From Internet protocols and operating systems to databases and cloud services, some technologies are so ubiquitous that most people don’t even know they exist. The same can be said of OpenStreetMap, the community-driven platform that provides companies and software developers with geographic data and maps so they can rely a little less on proprietary rights holders in space. Yes, that mostly means Google.
OpenStreetMap is the work of Steve Coast (pictured above), a University College London “alumnus” (in Coast’s own words) who has since held various cartography and positioning roles at Microsoft, TomTom, Telenav and, to date, Singaporean ride-hailing company Grab.
Coast is no longer directly involved with OpenStreetMap on a day-to-day basis, but in a blog post on Friday marking the 20th anniversary of its creation, he cited two previous success stories in the open source world that convinced him that something like OpenStreetMap could succeed.
“Two decades ago, I knew a wiki map of the world would work,” Coast wrote. “It seemed obvious in light of the success of Wikipedia and Linux. But I didn’t know OpenStreetMap would work until much later.”
While OpenStreetMap is a bit like the Wikipedia for maps, the comparison to its encyclopedic counterpart is a bit superficial. Sure, they’re both giant collaborative projects, but there’s a world of difference between sharing your geeky knowledge of micronations and mapping geographic features on a global scale.
Today, OpenStreetMap has more than 10 million contributors mapping and refining everything from roads and buildings to rivers, canyons, and everything in between our built and natural environments. The starting point for all of this is data derived from a variety of sources, including aerial imagery and publicly available and donated maps from governments and private organizations like Microsoft. Contributors can manually add and edit data using OpenStreetMap’s editing tools, and can even venture out into the wilderness and map an entire new area themselves using GPS, which is useful if a new road pops up, for example.

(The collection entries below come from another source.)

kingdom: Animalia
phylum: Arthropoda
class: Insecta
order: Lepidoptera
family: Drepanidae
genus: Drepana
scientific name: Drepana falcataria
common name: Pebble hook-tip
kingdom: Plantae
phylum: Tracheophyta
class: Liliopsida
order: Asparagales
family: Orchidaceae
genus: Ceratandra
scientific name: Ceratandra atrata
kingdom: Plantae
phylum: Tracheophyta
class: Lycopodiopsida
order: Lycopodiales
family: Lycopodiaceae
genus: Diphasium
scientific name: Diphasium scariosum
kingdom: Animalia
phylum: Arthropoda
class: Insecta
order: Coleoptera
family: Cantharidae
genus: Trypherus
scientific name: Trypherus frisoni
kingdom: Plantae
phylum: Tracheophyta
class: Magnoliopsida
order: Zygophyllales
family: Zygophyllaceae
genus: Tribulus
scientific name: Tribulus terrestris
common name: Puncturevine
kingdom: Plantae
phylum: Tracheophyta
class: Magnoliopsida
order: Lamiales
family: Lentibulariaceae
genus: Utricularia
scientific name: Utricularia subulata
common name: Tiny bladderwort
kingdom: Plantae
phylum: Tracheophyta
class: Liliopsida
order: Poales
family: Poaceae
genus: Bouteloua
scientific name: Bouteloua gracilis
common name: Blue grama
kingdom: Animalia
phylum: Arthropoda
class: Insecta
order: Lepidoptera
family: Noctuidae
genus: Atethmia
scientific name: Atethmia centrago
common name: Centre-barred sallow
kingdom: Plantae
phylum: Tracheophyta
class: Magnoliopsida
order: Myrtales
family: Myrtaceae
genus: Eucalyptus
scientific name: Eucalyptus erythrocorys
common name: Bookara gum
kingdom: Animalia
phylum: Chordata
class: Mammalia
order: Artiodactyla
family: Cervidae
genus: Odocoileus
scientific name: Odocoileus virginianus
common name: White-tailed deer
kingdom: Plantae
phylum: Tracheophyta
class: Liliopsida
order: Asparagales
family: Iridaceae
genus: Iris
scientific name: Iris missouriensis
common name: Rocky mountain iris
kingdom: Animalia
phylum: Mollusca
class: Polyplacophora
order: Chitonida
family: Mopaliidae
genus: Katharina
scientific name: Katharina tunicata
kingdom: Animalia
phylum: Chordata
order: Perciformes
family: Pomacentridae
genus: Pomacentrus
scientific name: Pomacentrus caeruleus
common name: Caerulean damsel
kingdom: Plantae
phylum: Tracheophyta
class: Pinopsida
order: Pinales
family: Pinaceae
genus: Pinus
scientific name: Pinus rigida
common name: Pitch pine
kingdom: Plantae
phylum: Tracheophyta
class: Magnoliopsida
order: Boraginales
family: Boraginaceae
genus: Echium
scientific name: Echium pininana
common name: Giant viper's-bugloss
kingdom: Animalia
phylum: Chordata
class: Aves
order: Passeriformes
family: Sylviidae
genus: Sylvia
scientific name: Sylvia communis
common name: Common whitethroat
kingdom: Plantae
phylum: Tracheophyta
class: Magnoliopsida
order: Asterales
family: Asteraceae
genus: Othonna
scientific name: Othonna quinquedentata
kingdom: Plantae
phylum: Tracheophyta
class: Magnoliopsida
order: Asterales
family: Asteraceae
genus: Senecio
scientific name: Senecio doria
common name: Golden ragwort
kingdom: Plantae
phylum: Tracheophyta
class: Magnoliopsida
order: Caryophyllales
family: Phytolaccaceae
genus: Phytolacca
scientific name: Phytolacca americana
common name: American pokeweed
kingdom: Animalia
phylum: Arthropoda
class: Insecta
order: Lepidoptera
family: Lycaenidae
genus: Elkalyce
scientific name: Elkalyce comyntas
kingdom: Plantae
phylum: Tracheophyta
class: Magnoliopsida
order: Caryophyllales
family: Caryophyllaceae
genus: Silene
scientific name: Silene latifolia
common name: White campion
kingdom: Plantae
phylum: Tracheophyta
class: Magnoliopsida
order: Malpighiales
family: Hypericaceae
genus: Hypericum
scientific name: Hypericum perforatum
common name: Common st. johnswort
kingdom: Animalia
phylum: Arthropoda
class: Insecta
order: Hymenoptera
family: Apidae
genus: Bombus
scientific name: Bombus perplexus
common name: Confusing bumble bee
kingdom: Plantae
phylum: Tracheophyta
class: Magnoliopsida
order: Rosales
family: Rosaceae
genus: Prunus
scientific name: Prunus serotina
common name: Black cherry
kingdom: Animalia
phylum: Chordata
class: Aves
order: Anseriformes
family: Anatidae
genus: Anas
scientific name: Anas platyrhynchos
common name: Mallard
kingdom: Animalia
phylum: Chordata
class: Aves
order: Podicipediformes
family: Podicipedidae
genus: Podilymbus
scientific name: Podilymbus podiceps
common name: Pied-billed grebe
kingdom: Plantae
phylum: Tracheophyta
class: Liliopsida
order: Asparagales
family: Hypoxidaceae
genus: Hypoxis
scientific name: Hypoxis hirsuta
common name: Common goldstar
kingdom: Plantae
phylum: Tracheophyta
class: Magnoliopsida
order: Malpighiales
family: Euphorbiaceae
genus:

As the sole creator, Coast was the driving force behind all the early software development and advocacy work, eventually founding the OpenStreetMap Foundation, a UK-based nonprofit, to oversee the project in 2006. Today, the foundation is supported primarily by donations and memberships, with fewer than a dozen volunteer board members (elected by the membership) guiding key decisions and managing finances. The foundation has just one employee, a systems engineer, and a handful of contractors providing administrative and accounting support.
OpenStreetMap’s Open Database License (ODbL) allows any third party to use its data with proper attribution (though that attribution isn’t always the case). This includes major companies like Apple and VC-backed unicorns like MapBox, through a who’s who of tech companies including Uber and Strava, the latter of which draws on OpenStreetMap data for roads, trails, parks, points of interest, and more.
More recently, the Overture Maps Foundation, an initiative backed by Microsoft, Amazon, Meta, and TomTom, has relied heavily on OpenStreetMap data as part of its efforts to create a viable alternative to Google’s walled mapping garden.
There is no doubt that OpenStreetMap has been a success over the past 20 years, a success that would not have been possible without the Internet and the desire of people to create something of value that is owned by everyone.
“OpenStreetMap has managed to map the world and distribute the data for free, with virtually no cost,” Coast notes. “It has managed to avoid almost all of Wikipedia’s problems, in that it only represents facts and not opinions. If OpenStreetMap is a medium, what is the message? To me, it’s that we can go from nothing to something, or from zero to one.”
Beyond accessibility and convenience, there’s at least one other good reason why an open map dataset should exist, and it all comes down to who “owns” location. Should corporate giants like Google really have control over everything? By any reasonable estimate, a location monopoly is not a good thing for society.
As OpenStreetMap contributor and free software advocate Serge Wroclawski points out: “Place is a shared resource, and when you give all this power to a single entity, you’re giving it the power not just to tell you where you are, but to shape it.”